The 3 whites have heavy royal blue ( well less @ 3000k) add 460 and some from " pink" which is probably mostly royal blue and deep red or red phosphors.
Numbers speak to the color.
Overall a decent spectrum though I believe some consider it too warm or yellow.
If they use a broad spectrum red phosphor in the pink it somewhat explains the err red bump, along with the red/ yellow phosphored 3000k
Plants don't care.


----------



## oreo57 (30 May 2022)

Spectrum estimate. I just picked 2000 lumens btw 
* MIXING LIST
----------------------------------------
  myData fluval.txt [120°] x1
----------------------------------------

* SIMULATION DATA
----------------------------------------
  Luminous flux: 2,000 lm
  Radiant flux: 6,933 mW
  PPF: 31.6 umol/s
  TCP: 6710 K
  CRI: 95
  λp: 453 nm
  Color: #FFD5E8
----------------------------------------

* PERFORMANCE @ 30cm
----------------------------------------
  Irradiance: 8.17 W/m²/s
  Illuminance: 2,357 lx
  PPFD: 37.3 umol/m²/s
----------------------------------------

by RAYCAL 2.0 @ 1.023world








						SPECTRA
					

SPECTRA can perform the optical simulation of many required for coral breeding. SPECTRAはサンゴ飼育に必要な多くの光学シミュレーションを行う事が可能です。




					spectra.1023world.net


----------



## jaypeecee (30 May 2022)

oreo57 said:


> Quantum sensor quality differences aren' t as important for fw lights in general.





oreo57 said:


> Overall a decent spectrum though I believe some consider it too warm or yellow.



Hi @oreo57 

The reason I was interested to know which model of PAR meter was being used was largely to confirm that a measurement of PAR had actually been made. Not because I was concerned if it was an Apogee or a Li-Cor.

JPC


----------



## jaypeecee (30 May 2022)

John q said:


> When all said and done the only acid test that matters in this instance is if these lights will grow plants, if they do then the par data and spectrum used is kind of redundant.


Hi @John q 

We may not want to encourage algae and/or Cyano.
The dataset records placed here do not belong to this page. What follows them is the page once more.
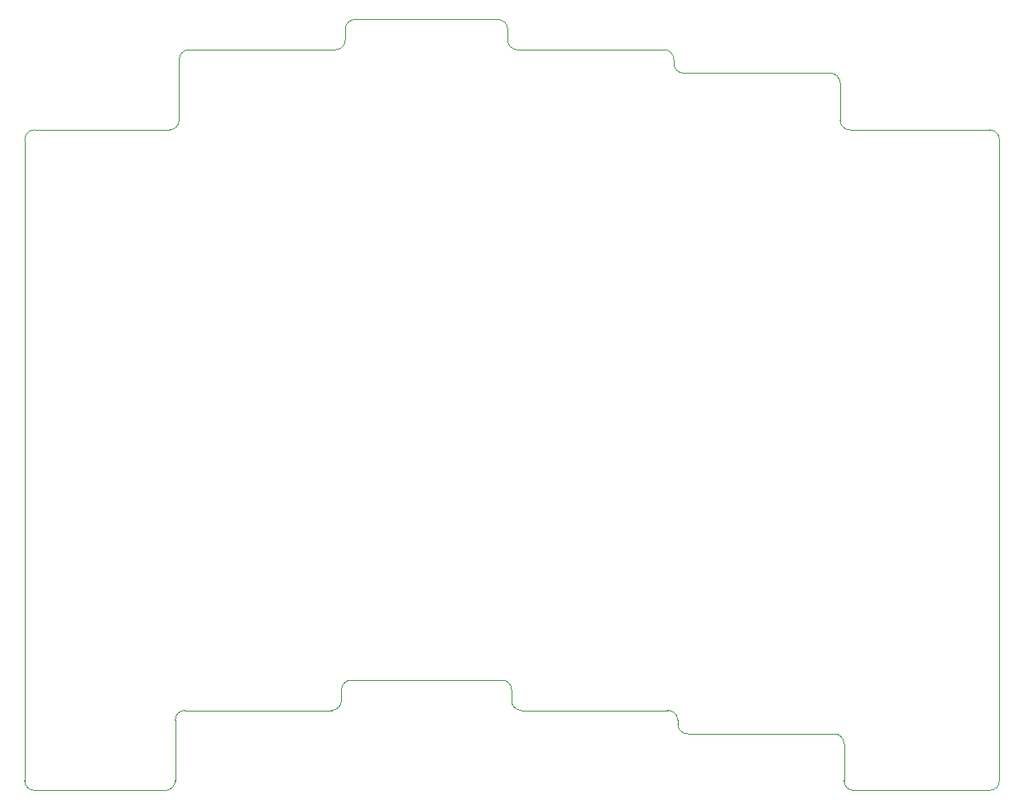
<source format=gbr>
G04 #@! TF.GenerationSoftware,KiCad,Pcbnew,9.0.0*
G04 #@! TF.CreationDate,2025-04-19T15:23:07+09:00*
G04 #@! TF.ProjectId,nofy_V2_L,6e6f6679-5f56-4325-9f4c-2e6b69636164,rev?*
G04 #@! TF.SameCoordinates,Original*
G04 #@! TF.FileFunction,Profile,NP*
%FSLAX46Y46*%
G04 Gerber Fmt 4.6, Leading zero omitted, Abs format (unit mm)*
G04 Created by KiCad (PCBNEW 9.0.0) date 2025-04-19 15:23:07*
%MOMM*%
%LPD*%
G01*
G04 APERTURE LIST*
G04 #@! TA.AperFunction,Profile*
%ADD10C,0.050000*%
G04 #@! TD*
G04 APERTURE END LIST*
D10*
X32667865Y-98732135D02*
G75*
G02*
X33667865Y-97732065I1000035J35D01*
G01*
X100067865Y-100132135D02*
G75*
G02*
X101067865Y-101132135I35J-999965D01*
G01*
X84667865Y-32532135D02*
X99667865Y-32532135D01*
X84667865Y-32532135D02*
G75*
G02*
X83667865Y-31532135I35J1000035D01*
G01*
X83067865Y-97732135D02*
G75*
G02*
X84067865Y-98732135I35J-999965D01*
G01*
X66667865Y-28032135D02*
X66667865Y-29132135D01*
X85067865Y-100132135D02*
G75*
G02*
X84067865Y-99132135I35J1000035D01*
G01*
X18267865Y-105932135D02*
G75*
G02*
X17267865Y-104932135I35J1000035D01*
G01*
X50067865Y-28032135D02*
G75*
G02*
X51067865Y-27032065I1000035J35D01*
G01*
X115967865Y-38332135D02*
X101667865Y-38332135D01*
X67667865Y-30132135D02*
G75*
G02*
X66667865Y-29132135I35J1000035D01*
G01*
X51067865Y-27032135D02*
X65667865Y-27032135D01*
X18267865Y-38332135D02*
X32067865Y-38332128D01*
X82667865Y-30132135D02*
G75*
G02*
X83667865Y-31132135I35J-999965D01*
G01*
X67667865Y-30132135D02*
X82667865Y-30132135D01*
X17267865Y-39332135D02*
G75*
G02*
X18267865Y-38332135I999995J5D01*
G01*
X65667865Y-27032135D02*
G75*
G02*
X66667865Y-28032135I35J-999965D01*
G01*
X32667865Y-98732135D02*
X32667865Y-104932135D01*
X100667865Y-33532135D02*
X100667865Y-37328381D01*
X50067865Y-29132135D02*
X50067865Y-28032135D01*
X101667865Y-38332135D02*
G75*
G02*
X100667865Y-37332135I35J1000035D01*
G01*
X99667865Y-32532135D02*
G75*
G02*
X100667865Y-33532135I35J-999965D01*
G01*
X83067865Y-97732135D02*
X68067865Y-97732135D01*
X33067865Y-37332128D02*
G75*
G02*
X32067865Y-38332065I-999965J28D01*
G01*
X17267865Y-104932135D02*
X17267865Y-39332135D01*
X49667865Y-96732135D02*
G75*
G02*
X48667865Y-97732065I-999965J35D01*
G01*
X48667865Y-97732135D02*
X33667865Y-97732135D01*
X67067865Y-96732135D02*
X67067865Y-95632135D01*
X33067865Y-37332128D02*
X33067865Y-31132135D01*
X66067865Y-94632135D02*
G75*
G02*
X67067865Y-95632135I35J-999965D01*
G01*
X115967865Y-38332135D02*
G75*
G02*
X116967865Y-39332135I35J-999965D01*
G01*
X115967865Y-105932135D02*
X102067865Y-105932135D01*
X32667865Y-104932135D02*
G75*
G02*
X31667865Y-105932065I-999965J35D01*
G01*
X102067865Y-105932135D02*
G75*
G02*
X101067865Y-104932135I35J1000035D01*
G01*
X49667865Y-95632135D02*
G75*
G02*
X50667865Y-94632065I1000035J35D01*
G01*
X49667865Y-95632135D02*
X49667865Y-96732135D01*
X100067865Y-100132135D02*
X85067865Y-100132135D01*
X101067865Y-104932135D02*
X101067865Y-101132135D01*
X116967865Y-104932135D02*
G75*
G02*
X115967865Y-105932065I-999965J35D01*
G01*
X50067865Y-29132135D02*
G75*
G02*
X49067865Y-30132065I-999965J35D01*
G01*
X34067865Y-30132135D02*
X49067865Y-30132135D01*
X33067865Y-31132135D02*
G75*
G02*
X34067865Y-30132065I1000035J35D01*
G01*
X84067865Y-99132135D02*
X84067865Y-98732135D01*
X31667865Y-105932135D02*
X18267865Y-105932135D01*
X116967865Y-104932135D02*
X116967865Y-39332135D01*
X83667865Y-31132135D02*
X83667865Y-31532135D01*
X66067865Y-94632135D02*
X50667865Y-94632135D01*
X68067865Y-97732135D02*
G75*
G02*
X67067865Y-96732135I35J1000035D01*
G01*
M02*

</source>
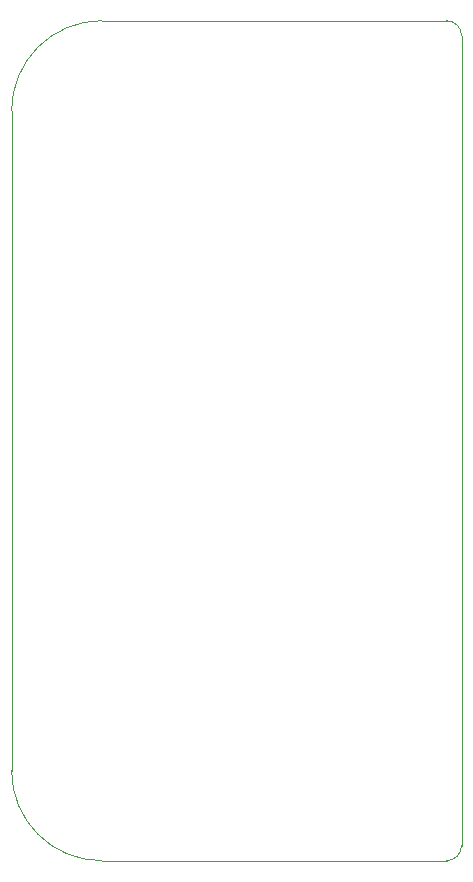
<source format=gbr>
%TF.GenerationSoftware,KiCad,Pcbnew,5.1.9-73d0e3b20d~88~ubuntu18.04.1*%
%TF.CreationDate,2021-09-13T22:15:05-04:00*%
%TF.ProjectId,adapter,61646170-7465-4722-9e6b-696361645f70,rev?*%
%TF.SameCoordinates,Original*%
%TF.FileFunction,Profile,NP*%
%FSLAX46Y46*%
G04 Gerber Fmt 4.6, Leading zero omitted, Abs format (unit mm)*
G04 Created by KiCad (PCBNEW 5.1.9-73d0e3b20d~88~ubuntu18.04.1) date 2021-09-13 22:15:05*
%MOMM*%
%LPD*%
G01*
G04 APERTURE LIST*
%TA.AperFunction,Profile*%
%ADD10C,0.050000*%
%TD*%
G04 APERTURE END LIST*
D10*
X83820000Y-63500000D02*
G75*
G02*
X91440000Y-55880000I7620000J0D01*
G01*
X91440000Y-127000000D02*
G75*
G02*
X83820000Y-119380000I0J7620000D01*
G01*
X121920000Y-125730000D02*
G75*
G02*
X120650000Y-127000000I-1270000J0D01*
G01*
X120650000Y-55880000D02*
G75*
G02*
X121920000Y-57150000I0J-1270000D01*
G01*
X91440000Y-127000000D02*
X120650000Y-127000000D01*
X91440000Y-55880000D02*
X120650000Y-55880000D01*
X121920000Y-125730000D02*
X121920000Y-57150000D01*
X83820000Y-63500000D02*
X83820000Y-119380000D01*
M02*

</source>
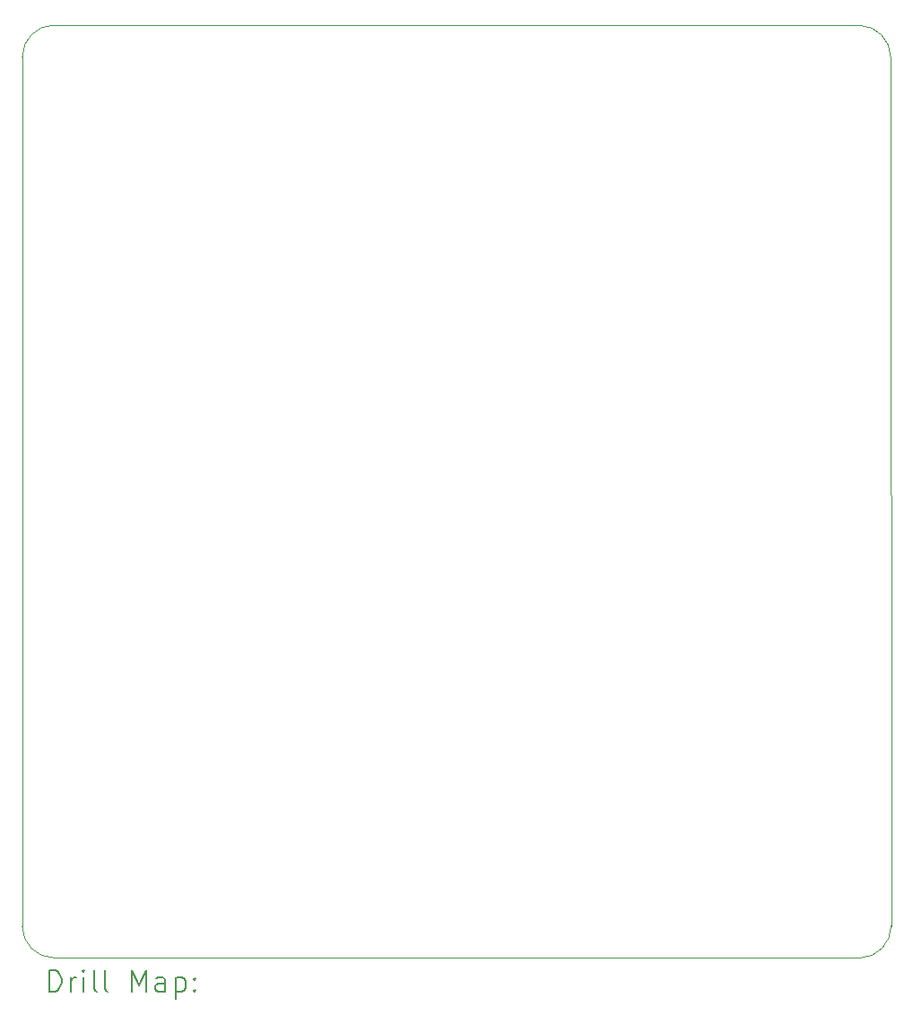
<source format=gbr>
%TF.GenerationSoftware,KiCad,Pcbnew,8.0.4*%
%TF.CreationDate,2024-08-03T01:45:31+02:00*%
%TF.ProjectId,terminal_block,7465726d-696e-4616-9c5f-626c6f636b2e,1*%
%TF.SameCoordinates,Original*%
%TF.FileFunction,Drillmap*%
%TF.FilePolarity,Positive*%
%FSLAX45Y45*%
G04 Gerber Fmt 4.5, Leading zero omitted, Abs format (unit mm)*
G04 Created by KiCad (PCBNEW 8.0.4) date 2024-08-03 01:45:31*
%MOMM*%
%LPD*%
G01*
G04 APERTURE LIST*
%ADD10C,0.100000*%
%ADD11C,0.200000*%
G04 APERTURE END LIST*
D10*
X12249850Y-13740049D02*
G75*
G02*
X11949851Y-13440049I0J299999D01*
G01*
X11950000Y-5240000D02*
X11949850Y-13440049D01*
X20151358Y-13440512D02*
G75*
G02*
X19861192Y-13740511I-300168J2D01*
G01*
X19847868Y-4942132D02*
X12250000Y-4940000D01*
X20151358Y-13440512D02*
X20147868Y-5242132D01*
X11950000Y-5240000D02*
G75*
G02*
X12250000Y-4940000I300000J0D01*
G01*
X12249850Y-13740049D02*
X19861192Y-13740512D01*
X19847868Y-4942132D02*
G75*
G02*
X20147868Y-5242132I2J-299998D01*
G01*
D11*
X12205626Y-14056996D02*
X12205626Y-13856996D01*
X12205626Y-13856996D02*
X12253245Y-13856996D01*
X12253245Y-13856996D02*
X12281817Y-13866520D01*
X12281817Y-13866520D02*
X12300865Y-13885567D01*
X12300865Y-13885567D02*
X12310388Y-13904615D01*
X12310388Y-13904615D02*
X12319912Y-13942710D01*
X12319912Y-13942710D02*
X12319912Y-13971282D01*
X12319912Y-13971282D02*
X12310388Y-14009377D01*
X12310388Y-14009377D02*
X12300865Y-14028424D01*
X12300865Y-14028424D02*
X12281817Y-14047472D01*
X12281817Y-14047472D02*
X12253245Y-14056996D01*
X12253245Y-14056996D02*
X12205626Y-14056996D01*
X12405626Y-14056996D02*
X12405626Y-13923662D01*
X12405626Y-13961758D02*
X12415150Y-13942710D01*
X12415150Y-13942710D02*
X12424674Y-13933186D01*
X12424674Y-13933186D02*
X12443722Y-13923662D01*
X12443722Y-13923662D02*
X12462769Y-13923662D01*
X12529436Y-14056996D02*
X12529436Y-13923662D01*
X12529436Y-13856996D02*
X12519912Y-13866520D01*
X12519912Y-13866520D02*
X12529436Y-13876043D01*
X12529436Y-13876043D02*
X12538960Y-13866520D01*
X12538960Y-13866520D02*
X12529436Y-13856996D01*
X12529436Y-13856996D02*
X12529436Y-13876043D01*
X12653245Y-14056996D02*
X12634198Y-14047472D01*
X12634198Y-14047472D02*
X12624674Y-14028424D01*
X12624674Y-14028424D02*
X12624674Y-13856996D01*
X12758007Y-14056996D02*
X12738960Y-14047472D01*
X12738960Y-14047472D02*
X12729436Y-14028424D01*
X12729436Y-14028424D02*
X12729436Y-13856996D01*
X12986579Y-14056996D02*
X12986579Y-13856996D01*
X12986579Y-13856996D02*
X13053246Y-13999853D01*
X13053246Y-13999853D02*
X13119912Y-13856996D01*
X13119912Y-13856996D02*
X13119912Y-14056996D01*
X13300865Y-14056996D02*
X13300865Y-13952234D01*
X13300865Y-13952234D02*
X13291341Y-13933186D01*
X13291341Y-13933186D02*
X13272293Y-13923662D01*
X13272293Y-13923662D02*
X13234198Y-13923662D01*
X13234198Y-13923662D02*
X13215150Y-13933186D01*
X13300865Y-14047472D02*
X13281817Y-14056996D01*
X13281817Y-14056996D02*
X13234198Y-14056996D01*
X13234198Y-14056996D02*
X13215150Y-14047472D01*
X13215150Y-14047472D02*
X13205626Y-14028424D01*
X13205626Y-14028424D02*
X13205626Y-14009377D01*
X13205626Y-14009377D02*
X13215150Y-13990329D01*
X13215150Y-13990329D02*
X13234198Y-13980805D01*
X13234198Y-13980805D02*
X13281817Y-13980805D01*
X13281817Y-13980805D02*
X13300865Y-13971282D01*
X13396103Y-13923662D02*
X13396103Y-14123662D01*
X13396103Y-13933186D02*
X13415150Y-13923662D01*
X13415150Y-13923662D02*
X13453246Y-13923662D01*
X13453246Y-13923662D02*
X13472293Y-13933186D01*
X13472293Y-13933186D02*
X13481817Y-13942710D01*
X13481817Y-13942710D02*
X13491341Y-13961758D01*
X13491341Y-13961758D02*
X13491341Y-14018901D01*
X13491341Y-14018901D02*
X13481817Y-14037948D01*
X13481817Y-14037948D02*
X13472293Y-14047472D01*
X13472293Y-14047472D02*
X13453246Y-14056996D01*
X13453246Y-14056996D02*
X13415150Y-14056996D01*
X13415150Y-14056996D02*
X13396103Y-14047472D01*
X13577055Y-14037948D02*
X13586579Y-14047472D01*
X13586579Y-14047472D02*
X13577055Y-14056996D01*
X13577055Y-14056996D02*
X13567531Y-14047472D01*
X13567531Y-14047472D02*
X13577055Y-14037948D01*
X13577055Y-14037948D02*
X13577055Y-14056996D01*
X13577055Y-13933186D02*
X13586579Y-13942710D01*
X13586579Y-13942710D02*
X13577055Y-13952234D01*
X13577055Y-13952234D02*
X13567531Y-13942710D01*
X13567531Y-13942710D02*
X13577055Y-13933186D01*
X13577055Y-13933186D02*
X13577055Y-13952234D01*
M02*

</source>
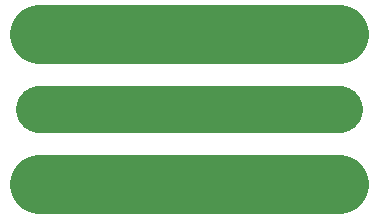
<source format=gtl>
G04 #@! TF.GenerationSoftware,KiCad,Pcbnew,7.0.2-0*
G04 #@! TF.CreationDate,2024-01-28T15:47:01-06:00*
G04 #@! TF.ProjectId,wire_adapter,77697265-5f61-4646-9170-7465722e6b69,rev?*
G04 #@! TF.SameCoordinates,Original*
G04 #@! TF.FileFunction,Copper,L1,Top*
G04 #@! TF.FilePolarity,Positive*
%FSLAX46Y46*%
G04 Gerber Fmt 4.6, Leading zero omitted, Abs format (unit mm)*
G04 Created by KiCad (PCBNEW 7.0.2-0) date 2024-01-28 15:47:01*
%MOMM*%
%LPD*%
G01*
G04 APERTURE LIST*
G04 #@! TA.AperFunction,ComponentPad*
%ADD10C,2.600000*%
G04 #@! TD*
G04 #@! TA.AperFunction,Conductor*
%ADD11C,4.000000*%
G04 #@! TD*
G04 #@! TA.AperFunction,Conductor*
%ADD12C,5.000000*%
G04 #@! TD*
G04 APERTURE END LIST*
D10*
G04 #@! TO.P,J6,1,Pin_1*
G04 #@! TO.N,GND*
X157480000Y-101600000D03*
G04 #@! TD*
G04 #@! TO.P,J5,1,Pin_1*
G04 #@! TO.N,/SIGNAL*
X157480000Y-95250000D03*
G04 #@! TD*
G04 #@! TO.P,J4,1,Pin_1*
G04 #@! TO.N,+5V*
X157480000Y-88900000D03*
G04 #@! TD*
G04 #@! TO.P,J3,1,Pin_1*
G04 #@! TO.N,GND*
X132080000Y-101600000D03*
G04 #@! TD*
G04 #@! TO.P,J2,1,Pin_1*
G04 #@! TO.N,/SIGNAL*
X132080000Y-95250000D03*
G04 #@! TD*
G04 #@! TO.P,J1,1,Pin_1*
G04 #@! TO.N,+5V*
X132080000Y-88900000D03*
G04 #@! TD*
D11*
G04 #@! TO.N,/SIGNAL*
X157480000Y-95250000D02*
X132080000Y-95250000D01*
D12*
G04 #@! TO.N,GND*
X157480000Y-101600000D02*
X132080000Y-101600000D01*
G04 #@! TO.N,+5V*
X157480000Y-88900000D02*
X132080000Y-88900000D01*
G04 #@! TD*
M02*

</source>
And, of course, spectrum plays its part in the tank aesthetics.

JPC


----------



## oreo57 (31 May 2022)

*FIXING an error.. !!!*
It was bugging me when the spectrum looked a little off.
Above data is not for the 3.0 but the earlier version.
Not terribly different though..


> * MIXING LIST
> ----------------------------------------
> myData fluval3.txt [120°] x1
> ----------------------------------------
> ...


GREY shaded area is the "cooler" 3.0.
Since their chart doesn't have the best x axis tics it is subject to some error but AFAICT minimal.
Assumed 380 is 0,0
780 is defined for the calculations
royal blue peak is approx 452-3nm


----------